- _DATA FOR THE TASK_:
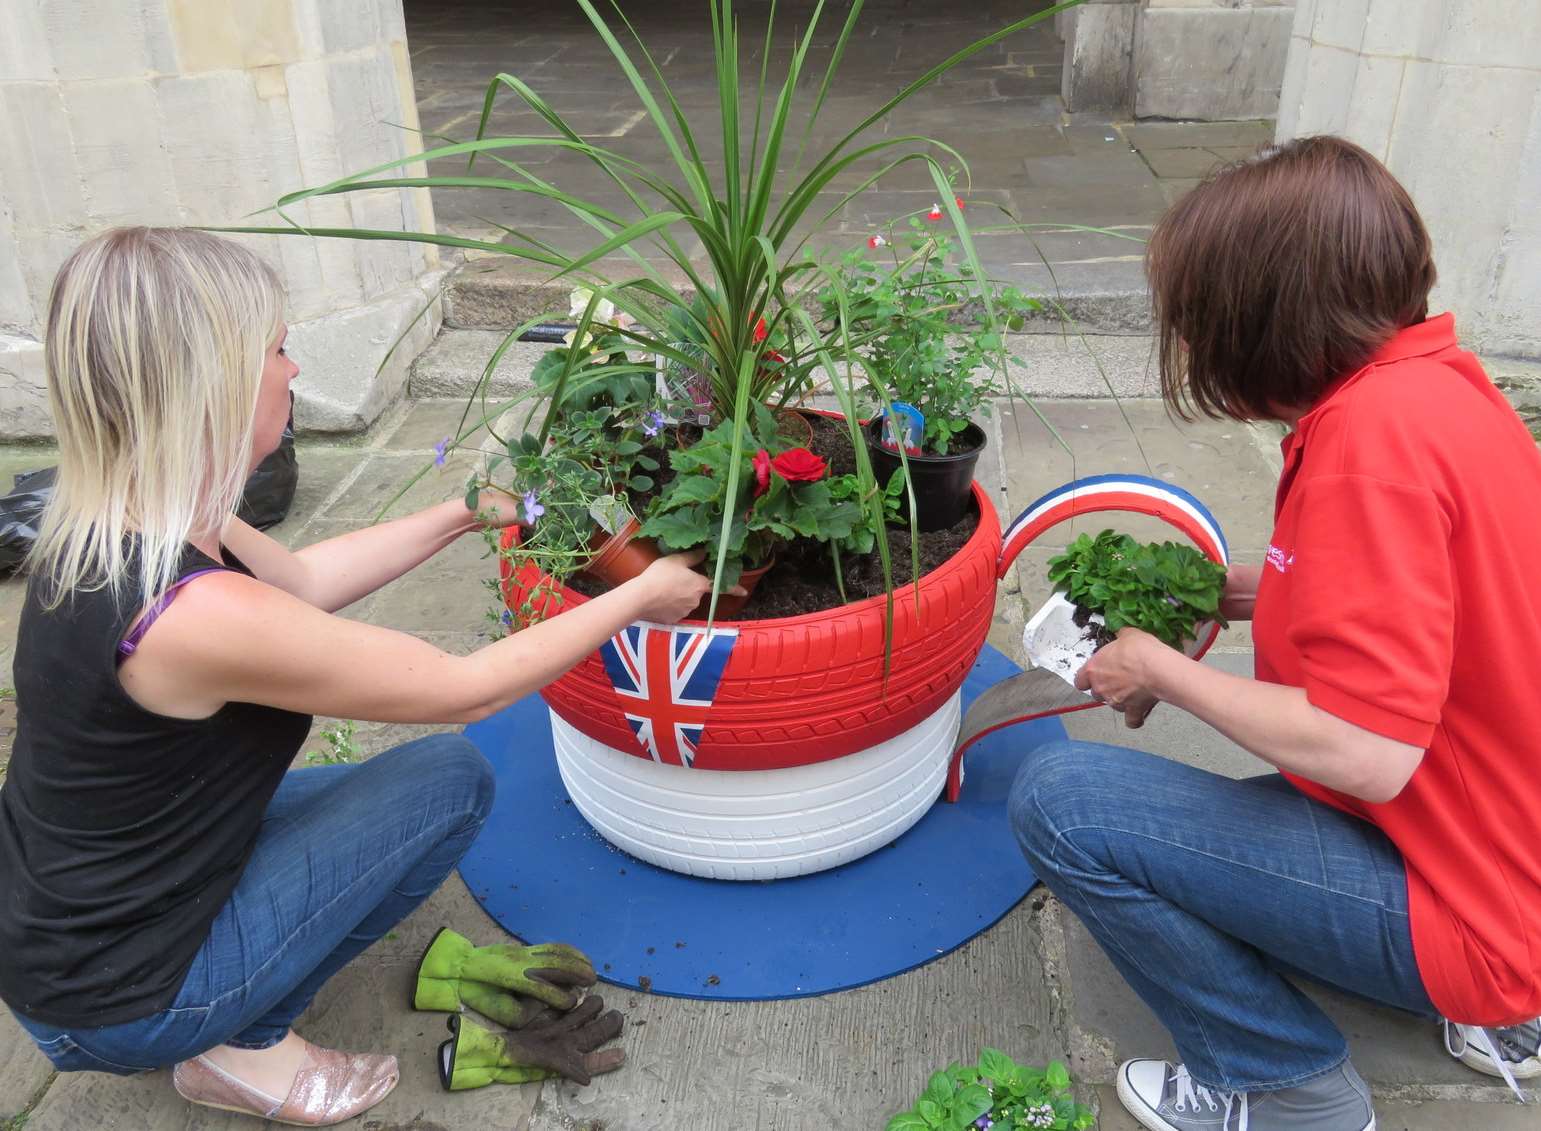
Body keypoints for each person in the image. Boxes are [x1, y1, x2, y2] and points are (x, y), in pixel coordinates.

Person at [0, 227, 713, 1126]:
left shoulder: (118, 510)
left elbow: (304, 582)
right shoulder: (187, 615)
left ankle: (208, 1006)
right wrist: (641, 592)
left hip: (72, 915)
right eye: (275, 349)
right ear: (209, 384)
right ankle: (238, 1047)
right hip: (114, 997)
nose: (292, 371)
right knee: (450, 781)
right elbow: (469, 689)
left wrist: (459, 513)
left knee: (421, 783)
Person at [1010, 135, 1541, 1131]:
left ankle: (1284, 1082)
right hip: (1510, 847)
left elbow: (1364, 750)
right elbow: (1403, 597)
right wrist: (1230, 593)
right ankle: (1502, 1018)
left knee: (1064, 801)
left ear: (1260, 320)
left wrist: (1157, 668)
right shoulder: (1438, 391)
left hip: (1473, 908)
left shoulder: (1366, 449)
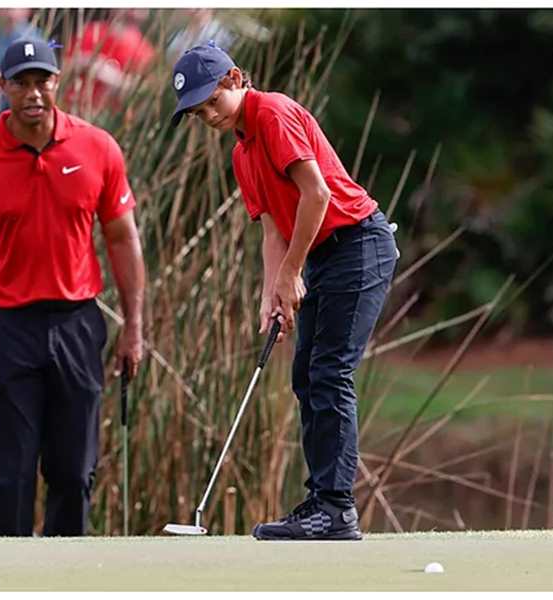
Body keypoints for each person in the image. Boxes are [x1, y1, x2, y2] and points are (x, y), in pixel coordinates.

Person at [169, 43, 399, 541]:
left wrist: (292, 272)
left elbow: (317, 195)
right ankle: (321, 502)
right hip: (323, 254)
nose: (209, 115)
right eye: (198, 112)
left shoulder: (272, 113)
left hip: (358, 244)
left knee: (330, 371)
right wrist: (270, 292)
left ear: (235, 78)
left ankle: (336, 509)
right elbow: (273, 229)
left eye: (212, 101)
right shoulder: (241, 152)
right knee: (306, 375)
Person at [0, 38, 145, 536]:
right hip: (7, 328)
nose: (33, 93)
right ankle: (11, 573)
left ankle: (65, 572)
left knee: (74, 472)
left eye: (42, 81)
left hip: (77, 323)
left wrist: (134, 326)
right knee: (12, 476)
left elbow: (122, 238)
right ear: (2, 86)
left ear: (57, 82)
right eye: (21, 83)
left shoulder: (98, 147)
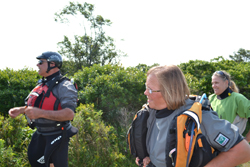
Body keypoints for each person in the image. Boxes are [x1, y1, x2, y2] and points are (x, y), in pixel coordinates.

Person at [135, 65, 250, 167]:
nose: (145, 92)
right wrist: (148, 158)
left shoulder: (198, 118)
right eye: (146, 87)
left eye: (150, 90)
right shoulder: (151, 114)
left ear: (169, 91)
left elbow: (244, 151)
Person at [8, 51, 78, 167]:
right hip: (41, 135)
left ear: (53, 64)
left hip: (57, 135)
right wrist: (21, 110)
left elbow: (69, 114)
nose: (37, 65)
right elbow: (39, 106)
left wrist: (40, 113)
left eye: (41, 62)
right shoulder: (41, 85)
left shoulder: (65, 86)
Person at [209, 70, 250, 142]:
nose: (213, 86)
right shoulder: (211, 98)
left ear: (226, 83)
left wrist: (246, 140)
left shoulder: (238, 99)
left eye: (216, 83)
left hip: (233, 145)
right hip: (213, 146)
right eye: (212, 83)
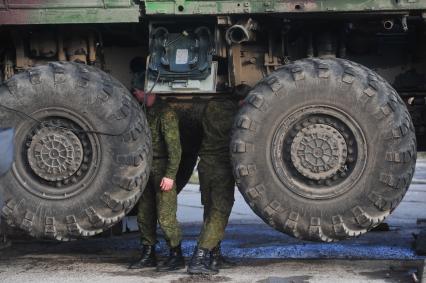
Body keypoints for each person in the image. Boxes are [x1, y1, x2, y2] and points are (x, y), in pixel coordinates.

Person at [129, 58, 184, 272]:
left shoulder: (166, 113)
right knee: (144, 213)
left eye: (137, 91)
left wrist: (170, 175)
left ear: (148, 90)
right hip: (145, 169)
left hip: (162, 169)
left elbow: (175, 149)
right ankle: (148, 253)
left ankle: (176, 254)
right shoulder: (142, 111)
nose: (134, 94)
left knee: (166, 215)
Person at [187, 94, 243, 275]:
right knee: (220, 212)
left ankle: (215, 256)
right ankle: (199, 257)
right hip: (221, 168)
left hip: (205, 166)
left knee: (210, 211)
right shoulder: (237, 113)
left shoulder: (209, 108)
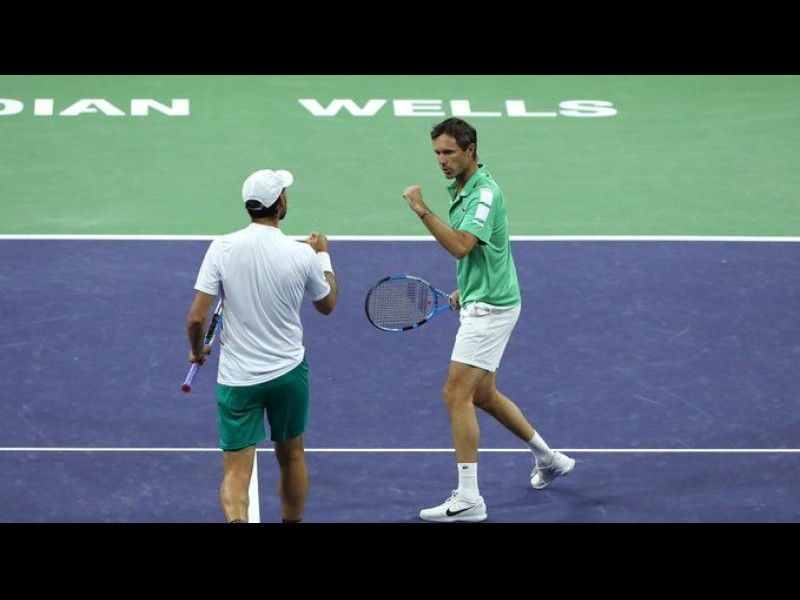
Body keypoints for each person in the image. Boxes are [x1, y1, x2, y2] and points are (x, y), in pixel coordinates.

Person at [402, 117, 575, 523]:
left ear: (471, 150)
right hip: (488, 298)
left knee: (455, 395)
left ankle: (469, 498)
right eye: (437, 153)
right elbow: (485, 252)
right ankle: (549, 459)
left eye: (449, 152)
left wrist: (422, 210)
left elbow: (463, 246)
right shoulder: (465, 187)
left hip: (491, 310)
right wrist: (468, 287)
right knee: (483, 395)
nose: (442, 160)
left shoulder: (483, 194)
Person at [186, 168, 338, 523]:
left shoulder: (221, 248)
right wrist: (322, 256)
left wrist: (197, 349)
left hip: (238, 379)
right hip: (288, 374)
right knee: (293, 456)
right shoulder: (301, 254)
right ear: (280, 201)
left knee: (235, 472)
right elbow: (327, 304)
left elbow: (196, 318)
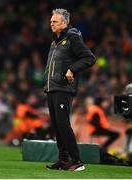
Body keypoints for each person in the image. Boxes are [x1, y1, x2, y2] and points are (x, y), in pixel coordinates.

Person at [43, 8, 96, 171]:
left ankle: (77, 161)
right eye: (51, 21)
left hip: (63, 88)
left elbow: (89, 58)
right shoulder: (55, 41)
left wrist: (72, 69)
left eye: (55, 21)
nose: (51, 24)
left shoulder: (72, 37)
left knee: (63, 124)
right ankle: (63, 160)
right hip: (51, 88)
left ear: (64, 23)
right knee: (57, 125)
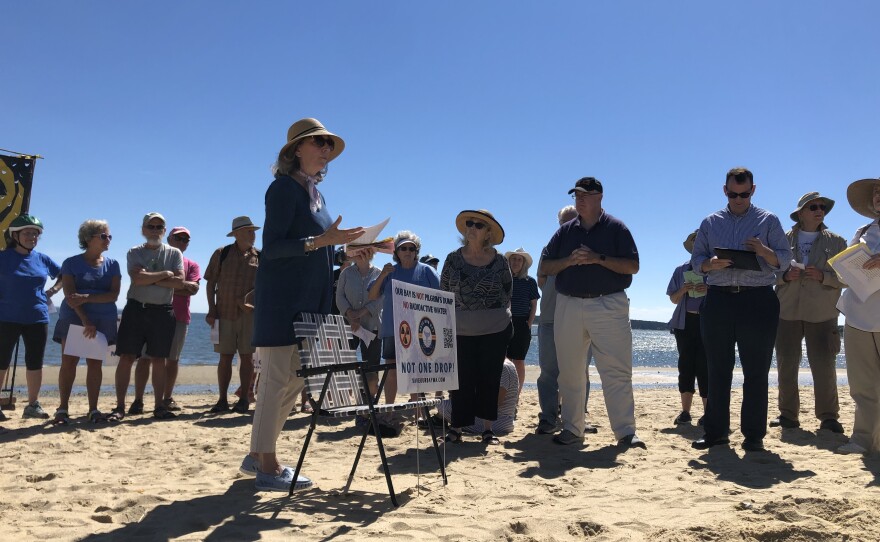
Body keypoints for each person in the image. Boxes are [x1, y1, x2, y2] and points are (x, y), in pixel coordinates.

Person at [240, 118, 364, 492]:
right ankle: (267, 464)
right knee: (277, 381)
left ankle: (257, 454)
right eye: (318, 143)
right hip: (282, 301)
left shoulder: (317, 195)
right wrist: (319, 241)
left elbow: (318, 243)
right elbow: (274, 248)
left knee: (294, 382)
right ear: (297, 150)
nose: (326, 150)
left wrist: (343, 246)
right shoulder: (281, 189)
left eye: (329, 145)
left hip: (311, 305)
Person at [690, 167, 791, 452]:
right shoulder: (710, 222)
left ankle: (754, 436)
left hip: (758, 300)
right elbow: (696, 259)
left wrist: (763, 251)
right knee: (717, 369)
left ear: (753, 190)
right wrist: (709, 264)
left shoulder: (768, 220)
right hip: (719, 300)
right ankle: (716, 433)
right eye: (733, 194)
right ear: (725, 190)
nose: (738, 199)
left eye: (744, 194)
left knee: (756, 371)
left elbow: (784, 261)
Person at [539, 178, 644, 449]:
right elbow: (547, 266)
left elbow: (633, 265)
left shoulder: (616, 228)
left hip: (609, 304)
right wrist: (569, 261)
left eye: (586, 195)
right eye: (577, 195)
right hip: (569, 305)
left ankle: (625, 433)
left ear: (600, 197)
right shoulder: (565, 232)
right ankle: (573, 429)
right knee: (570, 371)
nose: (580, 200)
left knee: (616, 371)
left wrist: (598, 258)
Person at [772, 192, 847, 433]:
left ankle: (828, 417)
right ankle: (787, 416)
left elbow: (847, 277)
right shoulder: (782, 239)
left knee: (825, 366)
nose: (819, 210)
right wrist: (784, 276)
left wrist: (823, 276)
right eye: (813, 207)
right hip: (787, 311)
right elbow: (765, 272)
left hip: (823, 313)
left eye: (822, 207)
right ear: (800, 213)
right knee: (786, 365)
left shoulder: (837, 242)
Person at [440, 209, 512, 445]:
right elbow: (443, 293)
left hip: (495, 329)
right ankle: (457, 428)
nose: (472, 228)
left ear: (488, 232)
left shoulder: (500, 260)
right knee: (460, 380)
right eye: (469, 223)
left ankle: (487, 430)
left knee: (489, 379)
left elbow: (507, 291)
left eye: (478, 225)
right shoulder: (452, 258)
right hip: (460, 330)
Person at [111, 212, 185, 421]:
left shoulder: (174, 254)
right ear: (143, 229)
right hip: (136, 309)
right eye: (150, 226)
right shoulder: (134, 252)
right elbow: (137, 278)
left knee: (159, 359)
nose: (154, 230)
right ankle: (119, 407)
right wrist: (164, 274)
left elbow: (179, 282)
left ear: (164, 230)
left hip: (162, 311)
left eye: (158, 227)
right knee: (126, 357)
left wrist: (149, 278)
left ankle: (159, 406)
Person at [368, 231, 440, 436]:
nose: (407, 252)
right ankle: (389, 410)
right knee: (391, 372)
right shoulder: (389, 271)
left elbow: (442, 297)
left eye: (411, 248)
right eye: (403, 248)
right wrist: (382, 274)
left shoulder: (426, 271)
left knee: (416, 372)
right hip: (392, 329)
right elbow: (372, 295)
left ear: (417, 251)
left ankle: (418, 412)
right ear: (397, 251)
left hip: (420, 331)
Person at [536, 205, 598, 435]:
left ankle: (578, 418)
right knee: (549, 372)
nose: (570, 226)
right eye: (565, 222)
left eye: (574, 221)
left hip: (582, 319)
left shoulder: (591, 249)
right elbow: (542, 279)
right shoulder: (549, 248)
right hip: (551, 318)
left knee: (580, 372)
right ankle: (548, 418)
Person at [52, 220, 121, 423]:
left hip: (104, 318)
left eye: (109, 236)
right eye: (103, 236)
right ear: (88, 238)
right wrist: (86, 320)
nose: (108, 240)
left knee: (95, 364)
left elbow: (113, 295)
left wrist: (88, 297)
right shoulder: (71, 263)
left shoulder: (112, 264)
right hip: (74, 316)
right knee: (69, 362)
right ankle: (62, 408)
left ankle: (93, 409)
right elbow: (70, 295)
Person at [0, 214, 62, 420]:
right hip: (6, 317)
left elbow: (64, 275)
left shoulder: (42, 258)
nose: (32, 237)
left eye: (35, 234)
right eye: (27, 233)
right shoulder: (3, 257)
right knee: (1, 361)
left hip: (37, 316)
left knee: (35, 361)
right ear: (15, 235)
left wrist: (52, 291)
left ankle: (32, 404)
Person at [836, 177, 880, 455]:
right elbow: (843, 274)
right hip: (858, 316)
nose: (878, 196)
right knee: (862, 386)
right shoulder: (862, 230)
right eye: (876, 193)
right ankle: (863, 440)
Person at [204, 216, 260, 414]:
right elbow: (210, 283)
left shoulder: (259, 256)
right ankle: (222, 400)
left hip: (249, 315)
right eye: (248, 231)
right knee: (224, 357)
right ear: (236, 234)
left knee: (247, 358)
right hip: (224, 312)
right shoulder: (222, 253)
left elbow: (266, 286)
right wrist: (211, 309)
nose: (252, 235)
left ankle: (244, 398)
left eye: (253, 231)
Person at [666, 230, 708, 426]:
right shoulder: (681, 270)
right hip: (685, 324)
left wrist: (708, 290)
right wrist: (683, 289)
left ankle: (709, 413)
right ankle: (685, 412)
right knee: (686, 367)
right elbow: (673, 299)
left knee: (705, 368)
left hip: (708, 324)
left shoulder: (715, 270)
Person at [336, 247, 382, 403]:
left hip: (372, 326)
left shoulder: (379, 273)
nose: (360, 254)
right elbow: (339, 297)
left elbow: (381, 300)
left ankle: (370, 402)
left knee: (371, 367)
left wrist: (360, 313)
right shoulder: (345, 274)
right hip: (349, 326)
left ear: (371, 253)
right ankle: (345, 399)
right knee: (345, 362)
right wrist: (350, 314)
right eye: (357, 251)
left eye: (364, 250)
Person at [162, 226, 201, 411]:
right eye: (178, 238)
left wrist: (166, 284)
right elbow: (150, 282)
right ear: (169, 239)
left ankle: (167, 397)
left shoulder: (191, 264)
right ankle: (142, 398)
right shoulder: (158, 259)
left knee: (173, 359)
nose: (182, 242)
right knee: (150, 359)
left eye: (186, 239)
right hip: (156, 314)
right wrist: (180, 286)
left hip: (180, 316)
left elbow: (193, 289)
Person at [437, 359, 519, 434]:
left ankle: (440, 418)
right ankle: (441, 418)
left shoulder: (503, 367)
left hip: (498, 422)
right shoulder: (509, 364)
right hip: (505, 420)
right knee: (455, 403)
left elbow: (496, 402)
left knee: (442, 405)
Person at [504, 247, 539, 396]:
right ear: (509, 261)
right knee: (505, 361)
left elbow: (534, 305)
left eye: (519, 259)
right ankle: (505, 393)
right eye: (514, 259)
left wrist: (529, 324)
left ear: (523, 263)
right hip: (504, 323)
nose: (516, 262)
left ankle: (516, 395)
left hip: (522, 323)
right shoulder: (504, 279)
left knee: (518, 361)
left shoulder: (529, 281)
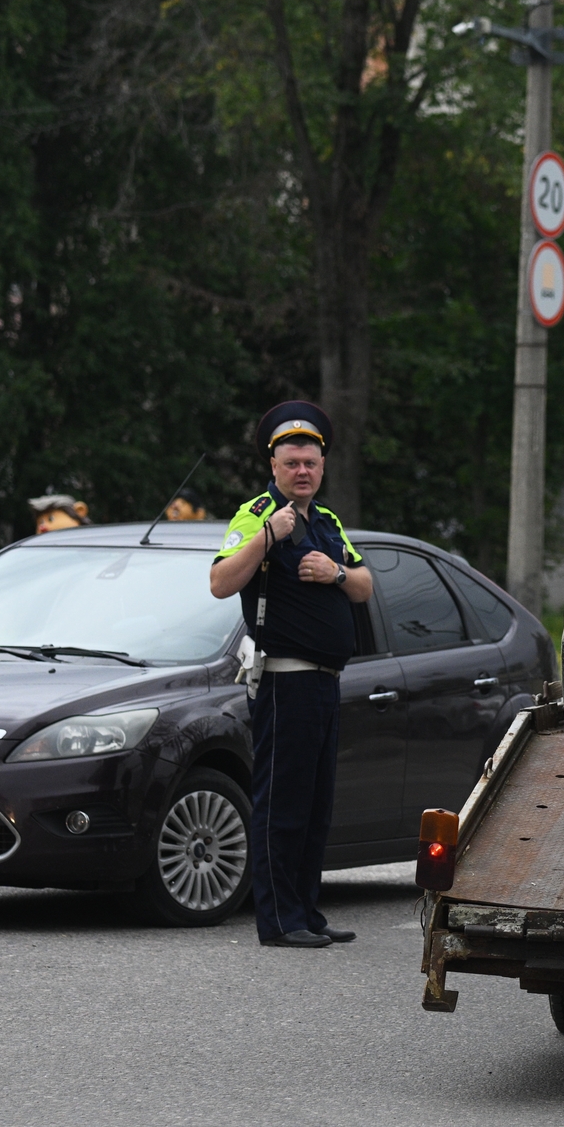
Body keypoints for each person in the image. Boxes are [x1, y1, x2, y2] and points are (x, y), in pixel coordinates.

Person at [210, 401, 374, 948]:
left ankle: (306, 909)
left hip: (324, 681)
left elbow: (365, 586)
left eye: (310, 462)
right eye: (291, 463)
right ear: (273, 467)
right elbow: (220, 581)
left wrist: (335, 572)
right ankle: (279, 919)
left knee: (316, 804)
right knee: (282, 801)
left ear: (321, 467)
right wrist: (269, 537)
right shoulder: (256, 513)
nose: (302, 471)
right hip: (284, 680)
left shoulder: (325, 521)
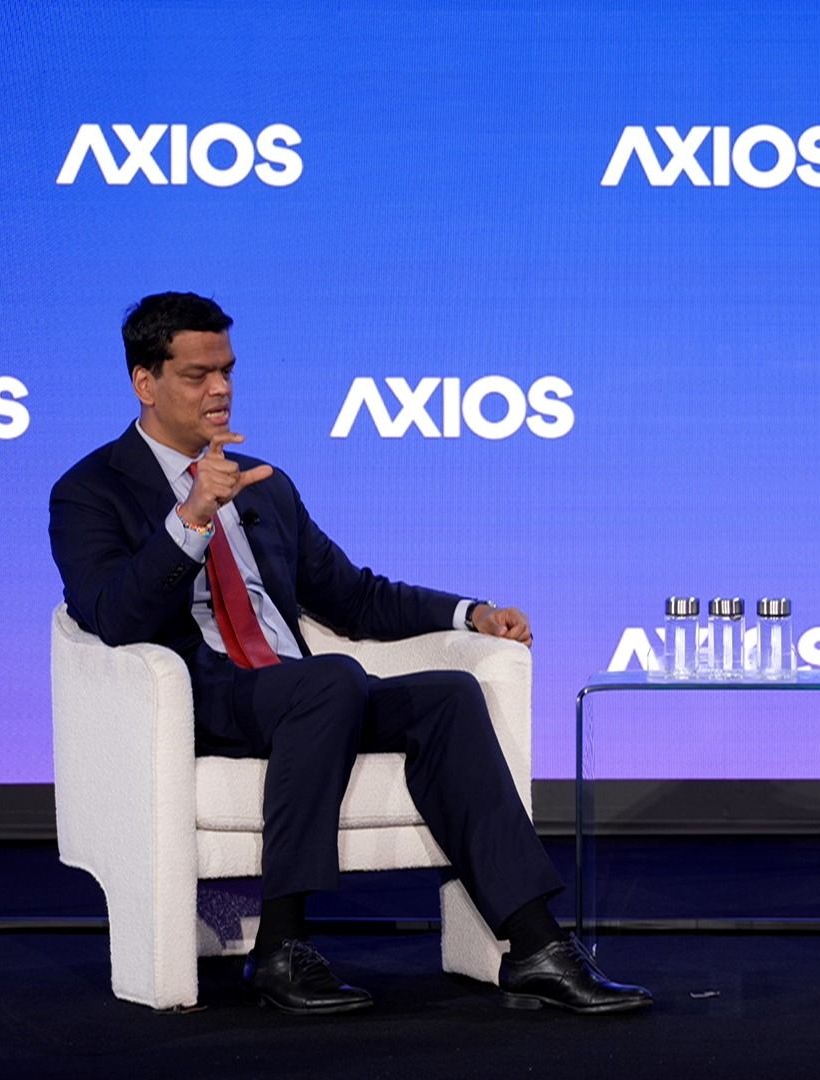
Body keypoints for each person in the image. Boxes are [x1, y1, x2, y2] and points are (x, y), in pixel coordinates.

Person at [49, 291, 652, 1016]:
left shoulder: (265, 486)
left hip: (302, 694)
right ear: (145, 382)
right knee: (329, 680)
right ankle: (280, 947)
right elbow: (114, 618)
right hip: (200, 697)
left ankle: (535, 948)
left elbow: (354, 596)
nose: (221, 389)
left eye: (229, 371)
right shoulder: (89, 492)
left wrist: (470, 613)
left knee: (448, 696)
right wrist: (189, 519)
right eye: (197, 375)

- _ACTIVITY_:
The lines wanted run from the first one in the material above through the line containing "left ear: (1260, 320)"; give them again exactly, leaving out the pictures.

- _RESPONSE BOX_:
Body keypoints for each person in the image. Boxes are [x1, y1, x2, y2] and points are (x, y), in pixel coordinates.

Person at [0, 227, 713, 1126]:
left shoulder: (118, 510)
left elbow: (304, 582)
right shoulder: (187, 615)
left ankle: (208, 1006)
right wrist: (641, 592)
left hip: (72, 915)
right eye: (275, 349)
right ear: (209, 384)
right ankle: (238, 1047)
right hip: (114, 997)
nose: (292, 371)
right knee: (450, 781)
right elbow: (469, 689)
left wrist: (459, 513)
left knee: (421, 783)
Person at [1010, 135, 1541, 1131]:
left ankle: (1284, 1082)
right hip: (1510, 847)
left elbow: (1364, 750)
right elbow: (1403, 597)
right wrist: (1230, 593)
right ankle: (1502, 1018)
left knee: (1064, 801)
left ear: (1260, 320)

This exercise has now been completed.